Of women, King Cormac, like so many monarchs from Solomon down, has nothing good to say, perhaps his high position did not help him to judge them impartially. At least, to the question, "O grandson of Con, how shall I distinguish the characters of women?" the following bitter answer is given:
"'I know them, but I cannot describe them. Their counsel is foolish, they are forgetful of love, most headstrong in their desires, fond of folly, prone to enter rashly into engagements, given to swearing, proud to be asked in marriage, tenacious of enmity, cheerless at the banquet, rejectors of reconciliation, prone to strife, of much garrulity. Until evil be good, until hell be heaven, until the sun hide his light, until the stars of heaven fall, women will remain as we have stated. Woe to him, my son, who desires or serves a bad woman, woe to every one who has got a bad wife'"!

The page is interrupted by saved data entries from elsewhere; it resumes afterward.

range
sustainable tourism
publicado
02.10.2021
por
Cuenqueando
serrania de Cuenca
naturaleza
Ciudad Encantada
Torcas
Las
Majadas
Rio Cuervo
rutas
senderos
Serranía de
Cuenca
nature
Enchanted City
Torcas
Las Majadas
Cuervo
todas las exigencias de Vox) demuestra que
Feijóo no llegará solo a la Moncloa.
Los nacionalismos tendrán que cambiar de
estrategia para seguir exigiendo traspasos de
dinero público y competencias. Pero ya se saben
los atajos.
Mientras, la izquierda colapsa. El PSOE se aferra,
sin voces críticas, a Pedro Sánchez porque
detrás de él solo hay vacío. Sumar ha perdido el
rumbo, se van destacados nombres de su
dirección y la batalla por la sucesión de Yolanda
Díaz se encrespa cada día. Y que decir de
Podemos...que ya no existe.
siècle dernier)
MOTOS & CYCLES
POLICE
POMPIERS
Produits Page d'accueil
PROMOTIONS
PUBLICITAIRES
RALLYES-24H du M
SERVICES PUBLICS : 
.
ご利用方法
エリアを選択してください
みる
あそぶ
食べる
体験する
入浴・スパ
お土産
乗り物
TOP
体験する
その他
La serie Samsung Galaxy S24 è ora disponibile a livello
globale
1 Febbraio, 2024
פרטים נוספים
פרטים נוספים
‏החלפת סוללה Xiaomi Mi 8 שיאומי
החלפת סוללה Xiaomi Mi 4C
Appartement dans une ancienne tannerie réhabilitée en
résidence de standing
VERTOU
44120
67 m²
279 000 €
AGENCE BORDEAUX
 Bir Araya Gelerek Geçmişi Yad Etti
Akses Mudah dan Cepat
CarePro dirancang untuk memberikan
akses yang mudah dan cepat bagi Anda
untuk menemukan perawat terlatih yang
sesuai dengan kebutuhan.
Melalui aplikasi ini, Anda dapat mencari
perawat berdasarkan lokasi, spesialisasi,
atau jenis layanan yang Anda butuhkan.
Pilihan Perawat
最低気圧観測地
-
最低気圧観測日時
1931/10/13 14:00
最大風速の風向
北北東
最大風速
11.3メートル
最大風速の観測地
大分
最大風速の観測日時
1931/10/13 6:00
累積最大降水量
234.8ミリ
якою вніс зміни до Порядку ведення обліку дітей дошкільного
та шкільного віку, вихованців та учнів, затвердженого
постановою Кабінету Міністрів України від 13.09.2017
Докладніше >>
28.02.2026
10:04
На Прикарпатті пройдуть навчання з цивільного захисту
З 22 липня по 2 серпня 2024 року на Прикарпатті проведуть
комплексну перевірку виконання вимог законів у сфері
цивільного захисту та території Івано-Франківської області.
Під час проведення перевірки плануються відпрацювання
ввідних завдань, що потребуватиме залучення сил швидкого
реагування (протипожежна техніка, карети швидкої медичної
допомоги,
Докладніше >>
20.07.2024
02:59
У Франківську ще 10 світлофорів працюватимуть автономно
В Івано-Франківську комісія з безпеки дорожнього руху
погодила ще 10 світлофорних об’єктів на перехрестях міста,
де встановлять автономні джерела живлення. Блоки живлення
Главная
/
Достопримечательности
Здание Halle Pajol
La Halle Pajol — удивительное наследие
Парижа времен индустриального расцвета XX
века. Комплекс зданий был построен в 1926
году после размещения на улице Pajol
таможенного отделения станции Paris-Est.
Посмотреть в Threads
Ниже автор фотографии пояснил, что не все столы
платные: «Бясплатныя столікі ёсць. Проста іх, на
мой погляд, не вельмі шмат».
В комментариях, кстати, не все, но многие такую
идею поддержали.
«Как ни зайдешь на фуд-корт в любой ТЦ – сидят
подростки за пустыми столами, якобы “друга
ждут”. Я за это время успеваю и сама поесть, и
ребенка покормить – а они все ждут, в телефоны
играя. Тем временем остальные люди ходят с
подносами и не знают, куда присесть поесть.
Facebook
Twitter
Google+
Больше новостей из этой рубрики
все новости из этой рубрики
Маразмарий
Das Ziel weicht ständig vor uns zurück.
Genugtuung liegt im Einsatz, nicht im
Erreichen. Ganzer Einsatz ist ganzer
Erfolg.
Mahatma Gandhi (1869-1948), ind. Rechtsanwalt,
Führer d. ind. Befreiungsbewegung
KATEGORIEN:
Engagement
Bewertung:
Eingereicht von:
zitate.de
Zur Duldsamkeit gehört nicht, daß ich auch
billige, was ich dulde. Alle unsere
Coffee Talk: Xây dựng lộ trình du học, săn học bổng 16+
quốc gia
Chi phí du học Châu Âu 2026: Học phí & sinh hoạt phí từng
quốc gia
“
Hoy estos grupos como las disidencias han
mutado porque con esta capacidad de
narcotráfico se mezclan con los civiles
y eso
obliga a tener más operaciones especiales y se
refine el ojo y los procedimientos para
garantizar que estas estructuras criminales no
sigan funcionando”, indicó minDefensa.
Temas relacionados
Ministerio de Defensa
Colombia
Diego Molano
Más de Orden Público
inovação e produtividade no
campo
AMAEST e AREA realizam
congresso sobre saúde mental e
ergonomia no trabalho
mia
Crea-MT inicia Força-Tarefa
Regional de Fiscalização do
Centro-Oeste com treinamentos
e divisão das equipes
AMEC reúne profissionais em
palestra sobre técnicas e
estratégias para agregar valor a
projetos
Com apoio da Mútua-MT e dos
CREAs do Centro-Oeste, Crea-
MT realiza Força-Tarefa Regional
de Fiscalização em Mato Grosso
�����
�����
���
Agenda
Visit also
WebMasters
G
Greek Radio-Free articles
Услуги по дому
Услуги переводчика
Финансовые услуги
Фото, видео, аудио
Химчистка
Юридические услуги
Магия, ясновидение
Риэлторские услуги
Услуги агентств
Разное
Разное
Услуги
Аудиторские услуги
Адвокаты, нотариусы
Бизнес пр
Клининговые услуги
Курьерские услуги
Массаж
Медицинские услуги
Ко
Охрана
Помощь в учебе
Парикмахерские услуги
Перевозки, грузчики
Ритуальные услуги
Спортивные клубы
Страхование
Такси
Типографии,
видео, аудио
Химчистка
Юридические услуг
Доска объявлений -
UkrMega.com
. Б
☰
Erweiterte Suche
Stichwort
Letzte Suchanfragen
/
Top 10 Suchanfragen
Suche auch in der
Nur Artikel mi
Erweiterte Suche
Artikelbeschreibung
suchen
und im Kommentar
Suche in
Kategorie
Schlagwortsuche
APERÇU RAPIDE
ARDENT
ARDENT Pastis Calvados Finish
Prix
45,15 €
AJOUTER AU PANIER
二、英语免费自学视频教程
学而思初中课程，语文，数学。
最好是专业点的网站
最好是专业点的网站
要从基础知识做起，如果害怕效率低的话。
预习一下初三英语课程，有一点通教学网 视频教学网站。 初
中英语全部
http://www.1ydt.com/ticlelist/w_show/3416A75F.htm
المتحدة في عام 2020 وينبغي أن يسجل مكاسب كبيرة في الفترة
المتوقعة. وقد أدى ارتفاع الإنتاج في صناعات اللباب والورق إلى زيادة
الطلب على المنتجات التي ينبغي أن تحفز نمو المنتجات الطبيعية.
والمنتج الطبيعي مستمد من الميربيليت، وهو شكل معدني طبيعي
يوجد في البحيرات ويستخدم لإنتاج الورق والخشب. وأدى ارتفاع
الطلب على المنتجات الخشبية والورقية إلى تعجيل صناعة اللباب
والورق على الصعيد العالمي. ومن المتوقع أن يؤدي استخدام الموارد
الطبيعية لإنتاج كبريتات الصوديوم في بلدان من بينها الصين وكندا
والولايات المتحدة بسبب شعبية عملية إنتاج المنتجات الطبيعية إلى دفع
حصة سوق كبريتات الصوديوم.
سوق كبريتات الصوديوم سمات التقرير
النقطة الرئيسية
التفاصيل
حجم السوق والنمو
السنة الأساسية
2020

This Christian allusion to heaven and hell, and some others of the same sort, show that despite a considerable pagan flavouring the tract cannot be entirely the work of King Cormac, though it may very well be the embodiment and extension of an ancient pagan discourse, for, as we have seen, after Christianity had succeeded in getting the upper hand over paganism, a kind of tacit compromise was arrived at, by means of which the bards and fĭlès and other representatives of the old pagan learning, were allowed to continue to propagate their stories, tales, poems, and genealogies, at the price of incorporating with them a small share of Christian alloy, or, to use a different simile, just as the vessels of some feudatory nations are compelled to fly at the mast-head the flag of the suzerain power. But so badly has the dovetailing of the Christian and the pagan parts been managed in most of the older romances, that the pieces come away quite separate in the hands of even the least skilled analyser, and the pagan substratum stands forth entirely distinct from the Christian accretion.
[1] O'Clery notices, in his Féilĭrè na Naomh, the lives of thirty-one saints written in Irish, all extant in his time, not to speak of Latin ones. I fancy most of them still survive. Stokes printed nine from the Book of Lismore; Standish Hayes O'Grady four more from various sources.
[2] See Cormac's glossary sub voce.
[3] See "Irische Texte," Dritte Serie, 1 Heft, pp. 187 and 204.
[4] Agallamh an da Suadh.
[5] "Irische Texte," Dritte serie, Heft i.